One dieter says it is easy to forego shopping if you already have a pretty well-stocked closet in the first place. All you need to do is to accessorise to update the look. For some, however, the diet is proving hard to stick to than initially thought. Quite a few have crashed their diet and bought clothing that they felt they just had to have or which were on sale.

Six months into the diet, some dieters found that foregoing shopping has a host of benefits. Stephanie Greco says in an interview with Time: “I’ve learned that I need very little. I may want a lot more, but I certainly don’t need it. I’ve learned that we are used to so much excess we can’t even see it. In terms of my shopping habits, I’ve learned that I like not having it as an option to pass time. It’s one less thing to think about and I find it kind of liberating.”

Tricia Young realised a few weeks into the diet that she could have a new wardrobe if she put different things together. “I’m loving wearing things I have owned for years and never wore. I’m also discovering new hobbies instead of shopping during my free time. I’m saving money in other areas as well because I’m avoiding shopping areas.”

And for Bjornsen, the woman who started it all and whose clothing expenditures used to touch US$5,000 annually, the diet has transformed her into a responsible consumer.
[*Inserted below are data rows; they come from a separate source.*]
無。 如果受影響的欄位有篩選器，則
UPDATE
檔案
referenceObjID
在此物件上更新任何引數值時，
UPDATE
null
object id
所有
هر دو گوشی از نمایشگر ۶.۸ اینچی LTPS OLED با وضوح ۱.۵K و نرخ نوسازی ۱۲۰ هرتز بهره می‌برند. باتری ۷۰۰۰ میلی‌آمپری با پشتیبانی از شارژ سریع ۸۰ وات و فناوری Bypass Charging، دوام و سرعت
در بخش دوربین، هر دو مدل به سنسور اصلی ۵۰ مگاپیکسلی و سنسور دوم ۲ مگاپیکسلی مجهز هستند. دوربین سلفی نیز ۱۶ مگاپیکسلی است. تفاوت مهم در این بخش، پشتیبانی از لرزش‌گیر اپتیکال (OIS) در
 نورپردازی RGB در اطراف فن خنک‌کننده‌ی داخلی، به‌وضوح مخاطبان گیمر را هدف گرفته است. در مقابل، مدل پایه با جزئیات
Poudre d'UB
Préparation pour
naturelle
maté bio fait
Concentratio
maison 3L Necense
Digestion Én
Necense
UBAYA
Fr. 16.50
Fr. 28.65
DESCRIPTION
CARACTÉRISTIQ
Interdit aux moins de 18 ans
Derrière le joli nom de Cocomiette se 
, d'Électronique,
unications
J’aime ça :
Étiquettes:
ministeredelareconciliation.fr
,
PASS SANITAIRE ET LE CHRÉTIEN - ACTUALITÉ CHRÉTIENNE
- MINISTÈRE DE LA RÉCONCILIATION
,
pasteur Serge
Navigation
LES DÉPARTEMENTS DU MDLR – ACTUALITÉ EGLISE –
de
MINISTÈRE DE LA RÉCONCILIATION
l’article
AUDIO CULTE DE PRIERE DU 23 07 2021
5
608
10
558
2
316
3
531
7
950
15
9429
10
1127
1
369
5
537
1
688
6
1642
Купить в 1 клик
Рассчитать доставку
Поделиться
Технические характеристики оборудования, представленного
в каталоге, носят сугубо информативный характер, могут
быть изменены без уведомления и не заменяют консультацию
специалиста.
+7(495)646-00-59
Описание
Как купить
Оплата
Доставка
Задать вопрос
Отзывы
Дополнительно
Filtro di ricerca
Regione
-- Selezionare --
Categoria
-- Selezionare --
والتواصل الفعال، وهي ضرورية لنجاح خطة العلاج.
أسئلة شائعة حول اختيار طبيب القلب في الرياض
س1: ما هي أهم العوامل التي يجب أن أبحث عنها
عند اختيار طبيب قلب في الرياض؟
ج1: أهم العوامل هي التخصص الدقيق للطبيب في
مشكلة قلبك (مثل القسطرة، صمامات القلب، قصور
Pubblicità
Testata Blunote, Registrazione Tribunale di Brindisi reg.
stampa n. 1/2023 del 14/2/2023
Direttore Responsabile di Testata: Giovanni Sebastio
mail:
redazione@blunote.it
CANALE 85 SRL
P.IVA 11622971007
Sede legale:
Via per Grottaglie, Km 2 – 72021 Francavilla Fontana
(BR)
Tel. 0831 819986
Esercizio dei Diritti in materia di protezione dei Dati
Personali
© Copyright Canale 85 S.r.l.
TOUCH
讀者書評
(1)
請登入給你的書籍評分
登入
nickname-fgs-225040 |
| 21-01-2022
“I am no longer beholden or hypnotised by the idea that fashion isn’t good unless it is brand new. Fashion is about personal style and how you wear things. I have become interested in creative ways to be fashionable without being so ‘consumptive’. I am now more interested in where apparel is made and how it is made. I definitely think that at the end of the year, I will shop differently,” she told Time.

Come Sept 1, 2010, the women will be allowed back into malls, department stores and online websites. But, will they want to?